No se trata de resignación. Jesús no se resignó. Amó hasta el extremo, perdonó cuando podía maldecir, tranquilizó al ladrón cuando Él mismo agonizaba. Pero cuando ya había hecho todo lo que era suyo hacer, entonces confió el resultado al Padre. Soltó lo que ya no podía sostener. Y lo puso en manos más grandes.

Como escribe el padre Martín Descalzo: en realidad es sólo que ponemos la cabeza en su sitio, en las manos del Padre. Esas manos no están hechas para condenar. Están hechas para salvar. El Padre la tiene. Y sus manos son eternas.

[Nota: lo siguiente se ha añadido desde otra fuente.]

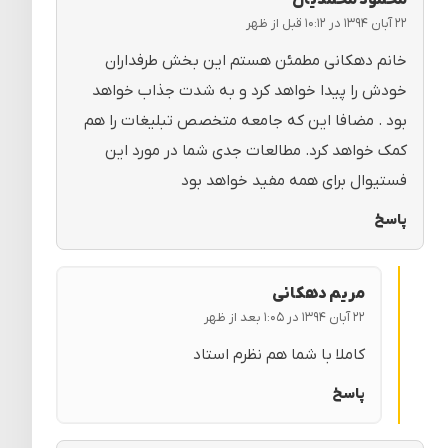
۲۲ آبان ۱۳۹۴ در ۱۰:۱۲ قبل از ظهر
خانم دهکانی مطمئن هستم این بخش طرفداران
خودش را پیدا خواهد کرد و به شدت جذاب خواهد
بود . مضافا این که جامعه متخصص تبلیغات را هم
کمک خواهد کرد. مطالعات جدی شما در مورد این
فستیوال برای همه مفید خواهد بود
پاسخ
مریم دهکانی
۲۲ آبان ۱۳۹۴ در ۱:۰۵ بعد از ظهر
کاملا با شما هم نظرم استاد
پاسخ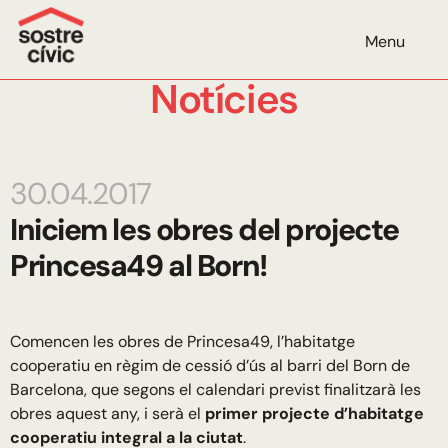
Menu
Notícies
30.04.2017
Iniciem les obres del projecte
Princesa49 al Born!
Comencen les obres de Princesa49, l’habitatge
cooperatiu en règim de cessió d’ús al barri del Born de
Barcelona, que segons el calendari previst finalitzarà les
obres aquest any, i serà el
primer projecte d’habitatge
cooperatiu integral a la ciutat
.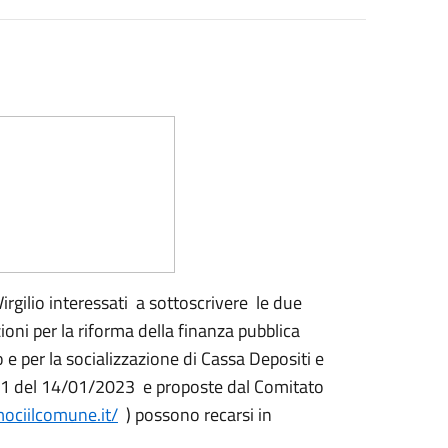
 Virgilio interessati a sottoscrivere le due
zioni per la riforma della finanza pubblica
io e per la socializzazione di Cassa Depositi e
n. 11 del 14/01/2023 e proposte dal Comitato
mociilcomune.it/
) possono recarsi in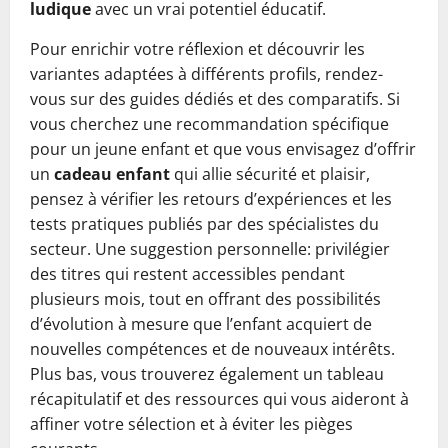
ludique
avec un vrai potentiel éducatif.
Pour enrichir votre réflexion et découvrir les
variantes adaptées à différents profils, rendez-
vous sur des guides dédiés et des comparatifs. Si
vous cherchez une recommandation spécifique
pour un jeune enfant et que vous envisagez d’offrir
un
cadeau enfant
qui allie sécurité et plaisir,
pensez à vérifier les retours d’expériences et les
tests pratiques publiés par des spécialistes du
secteur. Une suggestion personnelle: privilégier
des titres qui restent accessibles pendant
plusieurs mois, tout en offrant des possibilités
d’évolution à mesure que l’enfant acquiert de
nouvelles compétences et de nouveaux intérêts.
Plus bas, vous trouverez également un tableau
récapitulatif et des ressources qui vous aideront à
affiner votre sélection et à éviter les pièges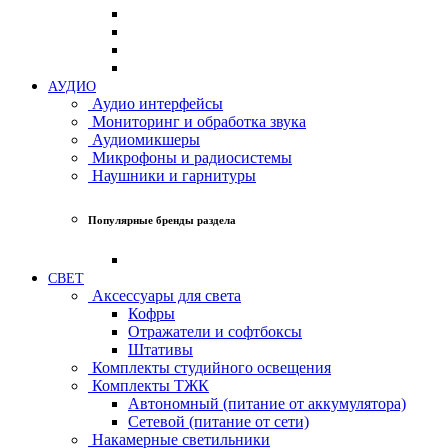
АУДИО
Аудио интерфейсы
Мониторинг и обработка звука
Аудиомикшеры
Микрофоны и радиосистемы
Наушники и гарнитуры
Популярные бренды раздела
СВЕТ
Аксессуары для света
Кофры
Отражатели и софтбоксы
Штативы
Комплекты студийного освещения
Комплекты ТЖК
Автономный (питание от аккумулятора)
Сетевой (питание от сети)
Накамерные светильники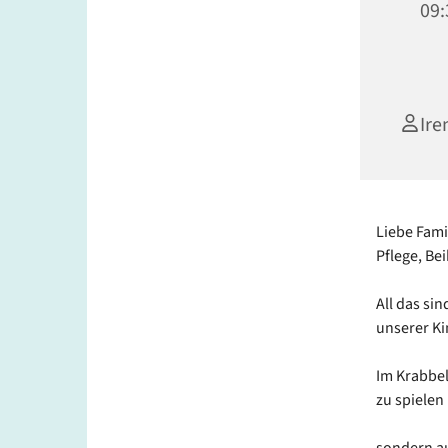
09:
Ire
Liebe Fami
Pflege, Be
All das si
unserer Ki
Im Krabbel
zu spielen
sondern au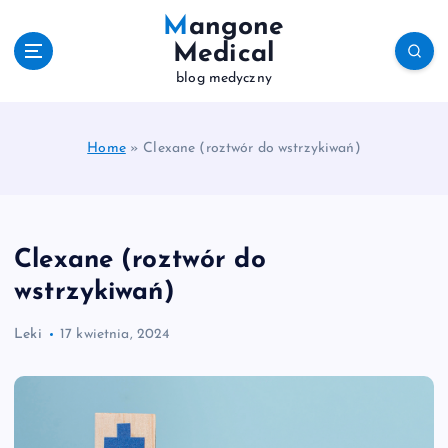
S
Mangone
k
Medical
i
blog medyczny
p
t
o
c
Home
»
Clexane (roztwór do wstrzykiwań)
o
n
t
e
Clexane (roztwór do
n
t
wstrzykiwań)
Leki
17 kwietnia, 2024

“Aunque mi padre y mi madre me abandonen, el Señor me recogerá.”  — Salmo 27 (26), 10

Hermano peruano, hermana peruana, donde quiera que estés viendo esta transmisión: en Piura, en Ayacucho entre iglesias e historia, en Arequipa al pie del Misti y esfuerzo diario, o en cualquier otro rincón de este Perú tan herido y tan amado. Cualquiera que sea tu calvario esta tarde, te invito a hacer tuya la séptima palabra. No como fórmula mágica. Sino como el acto más libre y más adulto que un ser humano puede hacer: abrir las manos y decirle al Padre lo que le dijo su Hijo desde la cruz.